Leaving aside where one would find such a creature in Seattle these days, my politics--and fashion sense for that matter--are literary and tweedy. I probably share with many neoc0ns and neoneocons (Paul Berman and Christopher Hitchens, for inst.) a fetishization of literature and philosophy as a guide to life. (Ah, but dears, the question is not whether or not one shall fetishize, the question is what do you fetishize! The world is in the trenches!) I would submit that the question--the niceness of distinction--between liberal anti-totalitarianism and neo-conservativism is something that concerns, mostly, literary and mostly male readers, and mostly on the East Coast. I know whereof I speak, since I am a literary intellectual as well and grew up on the other side of the country.

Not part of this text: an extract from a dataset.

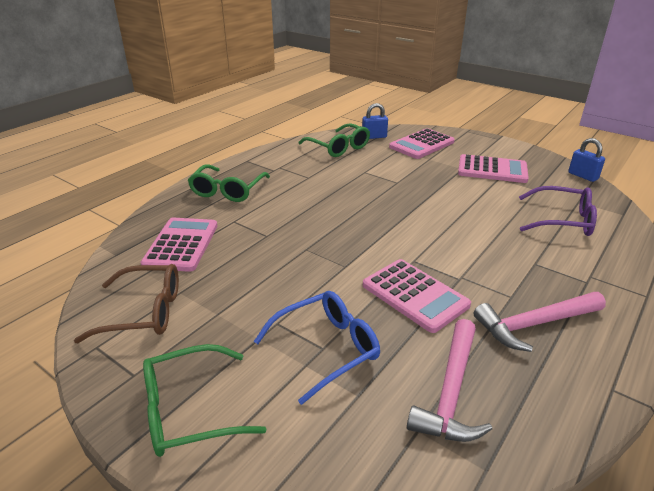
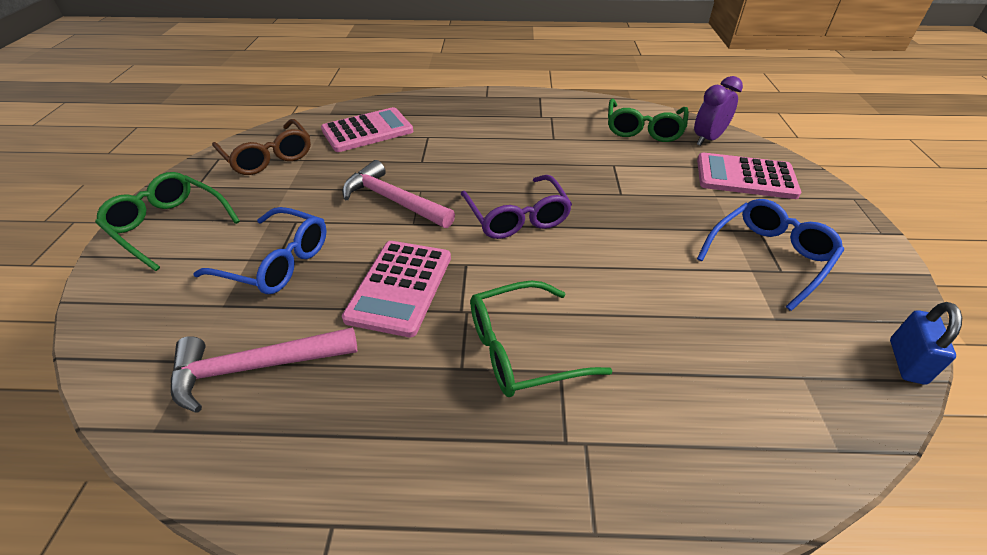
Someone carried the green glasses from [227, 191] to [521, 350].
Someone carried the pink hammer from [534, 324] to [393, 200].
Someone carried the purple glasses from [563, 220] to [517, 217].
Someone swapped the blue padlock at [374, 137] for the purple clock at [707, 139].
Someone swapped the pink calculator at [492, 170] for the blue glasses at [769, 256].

There are many examples of how Savage, and the Stranger, have toed this new line--call it neo-con lite--but most of them will no doubt be arguable, as nice political distinctions usually are. I take the appearance of this musty, and in the light of NSA surveillance, idiotic debate that the commitment to neo-con lite remains. My other term for this kind of this discussion is trying to out-Marx the Marxists. Though nominally opposed to the left, what is this discussion more like than the search for the correct line? Berman wants to find completely acceptable origins for a democratic left, one that never crossed paths with the Weathermen or Palestinian extremism, while Bauwer outdoes him by finding sins in the background of Berman's saints. The fantasy of the correct line is the idea that purity in human action and motives exists. The truth of the matter is politics is--and always will be--about compromise. Compromise always means unlikely, sometimes unsavory bargaining. This means there will be much to do for theorists, but whether it amounts to anything besides blowing their own horn is another thing.